I enjoyed reading this paper. I didn’t think I was going to because I took exception early on to the concepts of MOOCs being a “Trojan Horse for the sociocultural development of participatory perspectives and literacies.” The Trojan horse was the means by which the residents of Troy were fooled into letting the means of their destruction within their defences. So, at first I understood this analogy as judging participatory perspectives and literacies to be ‘bad’ for education and learning. As a passionate advocate of learning together and from one another (it’s even the strapline I use to promote the Academy I manage), I found the analogy off-putting. However, I don’t think Stewart is trying to construct an argument that these new literacies are damaging, but rather that they challenge conventional academic roles and structures and are student-centric rather than than tutor-centric.
As a distance learning student my current views have been formed based on this MSc programme, which is highly participatory and encourages sharing and discourse at every opportunity. So I tend to see such activity as entirely positive.
It’s interesting that this turn towards peer to peer sharing of knowledge, peer review and discussion as a means of development is equally strong in the corporate world and the clinical professions I have contact with (optometry and pharmacy). Perhaps this is, as Stewart suggests is the case in higher ed, partially due to the effect of positive media hype regarding learning in MOOCs.
I’ve been giving some thought to the types of community participation that Kozinets, R. V. (2010) details and how these relate to activity within the on-line Academy community I manage and support.

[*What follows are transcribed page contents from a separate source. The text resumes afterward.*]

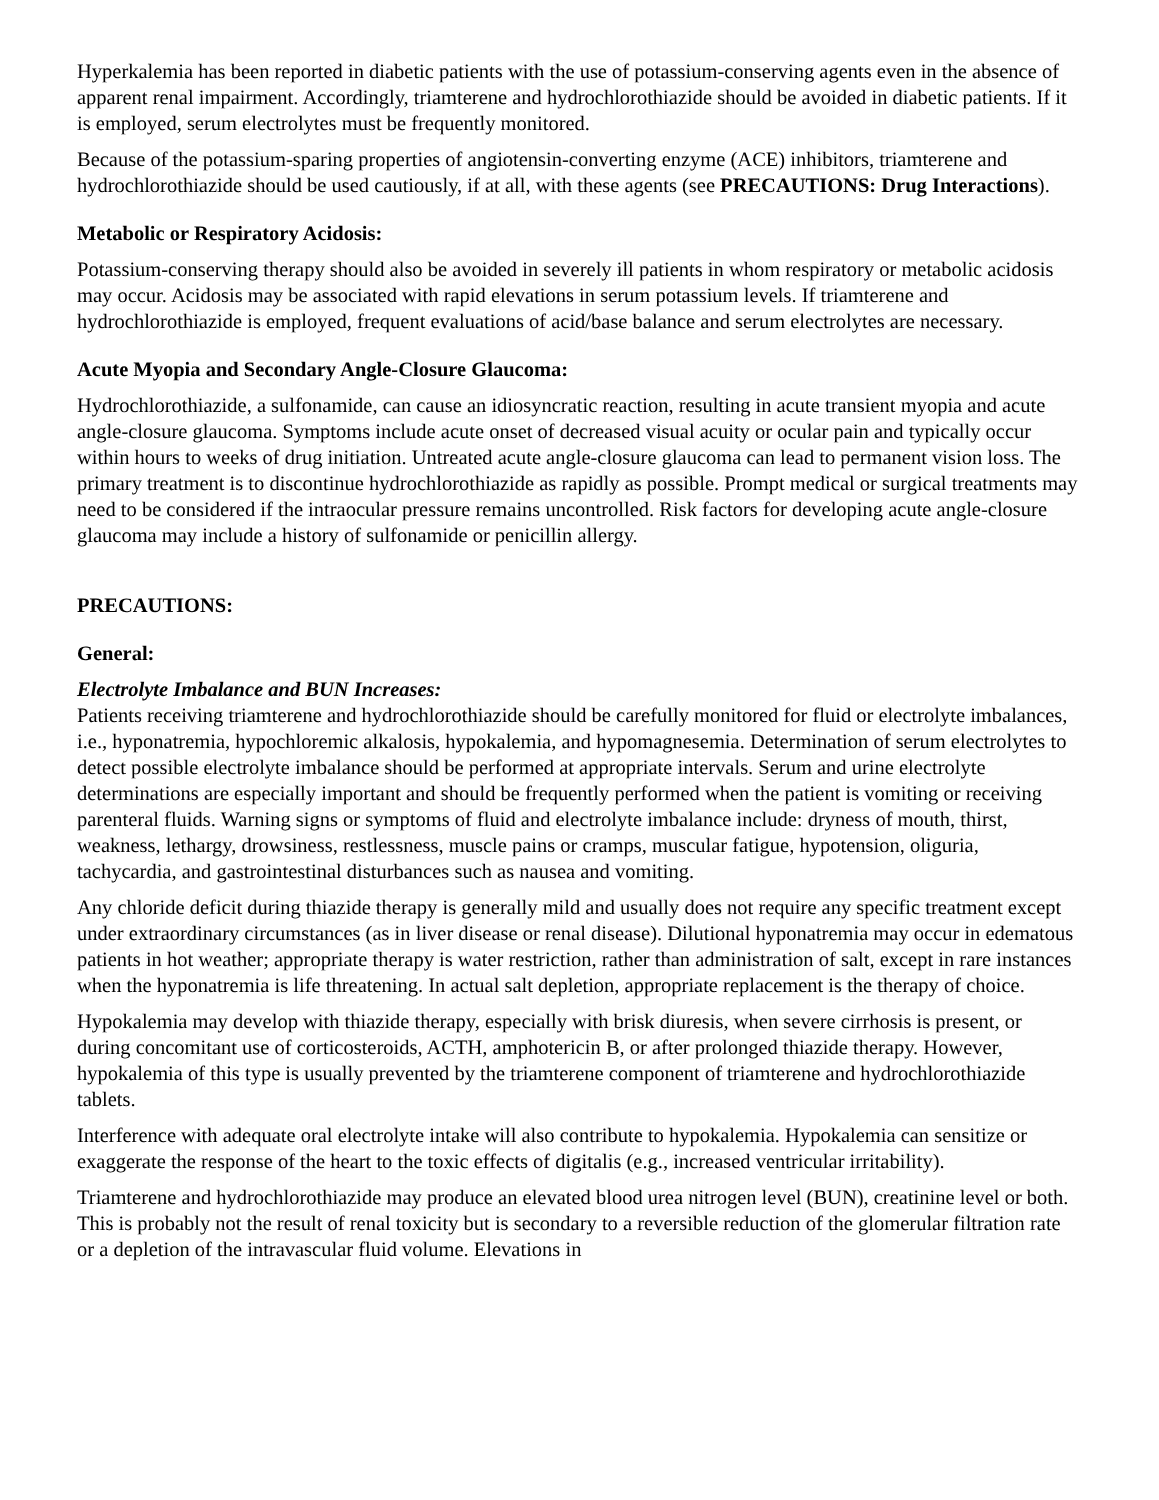Hyperkalemia has been reported in diabetic patients with the use of potassium-conserving agents even in the absence of apparent renal impairment. Accordingly, triamterene and hydrochlorothiazide should be avoided in diabetic patients. If it is employed, serum electrolytes must be frequently monitored.
Because of the potassium-sparing properties of angiotensin-converting enzyme (ACE) inhibitors, triamterene and hydrochlorothiazide should be used cautiously, if at all, with these agents (see PRECAUTIONS: Drug Interactions).
Metabolic or Respiratory Acidosis:
Potassium-conserving therapy should also be avoided in severely ill patients in whom respiratory or metabolic acidosis may occur. Acidosis may be associated with rapid elevations in serum potassium levels. If triamterene and hydrochlorothiazide is employed, frequent evaluations of acid/base balance and serum electrolytes are necessary.
Acute Myopia and Secondary Angle-Closure Glaucoma:
Hydrochlorothiazide, a sulfonamide, can cause an idiosyncratic reaction, resulting in acute transient myopia and acute angle-closure glaucoma. Symptoms include acute onset of decreased visual acuity or ocular pain and typically occur within hours to weeks of drug initiation. Untreated acute angle-closure glaucoma can lead to permanent vision loss. The primary treatment is to discontinue hydrochlorothiazide as rapidly as possible. Prompt medical or surgical treatments may need to be considered if the intraocular pressure remains uncontrolled. Risk factors for developing acute angle-closure glaucoma may include a history of sulfonamide or penicillin allergy.
PRECAUTIONS:
General:
Electrolyte Imbalance and BUN Increases:
Patients receiving triamterene and hydrochlorothiazide should be carefully monitored for fluid or electrolyte imbalances, i.e., hyponatremia, hypochloremic alkalosis, hypokalemia, and hypomagnesemia. Determination of serum electrolytes to detect possible electrolyte imbalance should be performed at appropriate intervals. Serum and urine electrolyte determinations are especially important and should be frequently performed when the patient is vomiting or receiving parenteral fluids. Warning signs or symptoms of fluid and electrolyte imbalance include: dryness of mouth, thirst, weakness, lethargy, drowsiness, restlessness, muscle pains or cramps, muscular fatigue, hypotension, oliguria, tachycardia, and gastrointestinal disturbances such as nausea and vomiting.
Any chloride deficit during thiazide therapy is generally mild and usually does not require any specific treatment except under extraordinary circumstances (as in liver disease or renal disease). Dilutional hyponatremia may occur in edematous patients in hot weather; appropriate therapy is water restriction, rather than administration of salt, except in rare instances when the hyponatremia is life threatening. In actual salt depletion, appropriate replacement is the therapy of choice.
Hypokalemia may develop with thiazide therapy, especially with brisk diuresis, when severe cirrhosis is present, or during concomitant use of corticosteroids, ACTH, amphotericin B, or after prolonged thiazide therapy. However, hypokalemia of this type is usually prevented by the triamterene component of triamterene and hydrochlorothiazide tablets.
Interference with adequate oral electrolyte intake will also contribute to hypokalemia. Hypokalemia can sensitize or exaggerate the response of the heart to the toxic effects of digitalis (e.g., increased ventricular irritability).
Triamterene and hydrochlorothiazide may produce an elevated blood urea nitrogen level (BUN), creatinine level or both. This is probably not the result of renal toxicity but is secondary to a reversible reduction of the glomerular filtration rate or a depletion of the intravascular fluid volume. Elevations in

We definitely have some members of the community who fall somewhere between ‘Minglers’ and ‘Makers’. When I spot these individuals I will often try to recruit them as ‘champions’ for our Academy – volunteers who help other members and generally aid community building by helping ‘Newbies’ find their way around and understanding ‘the way things are done around here’.
I do know that our biggest population consists of ‘Lurkers’, as forum posts are read by many more members than are actively contributing.
The few ‘Makers’ we have tend to develop their own private forums, although I do my best to persuade them to open their forums to the wider Academy community. In the same way that I and my fellow students are conducting these Lifestream blogs ‘in the open’, with the potential for interesting and possibly valuable input from others not involved with the course, I’m sure our ‘Makers’ would benefit from input beyond those more immediately involved with the ‘central consumption activity’.
We do have a few ‘Interactors’, colleagues who join in discussions from other companies we work with and from our charity partners; these connections are useful in bringing a different perspective to the discourse.
On a very few occasions we’ve seen activity that might be described as coming from ‘Bashers’ (Correll, 1995). More often than not the root cause of the individual’s disgruntlement has been outside the online community and, once our Minglers and Makers have got involved the situation has been turned around. It doesn’t surprise me that former Bashers can readily become Minglers and Makers. Those I have encountered are ‘Bashers’ only because they see room for improvement, given the means to drive the improvement they seek their passion can often be put to good use.
The Academy’s forums are very much in their infancy but some of the private forums have members I would describe as ‘Insiders’. As yet there are no members I would describe as ‘Devotees’ or ‘Networkers’.
I do think that Kozinets’ way of classifying community participation is useful. Whilst I wouldn’t consider it a checklist of must have roles, I think absence or presence of a particular type of activity is likely to be a helpful indicator of how the community is maturing (in terms of duration rather than outlook) and could help identify inputs or stimuli that would help the community develop.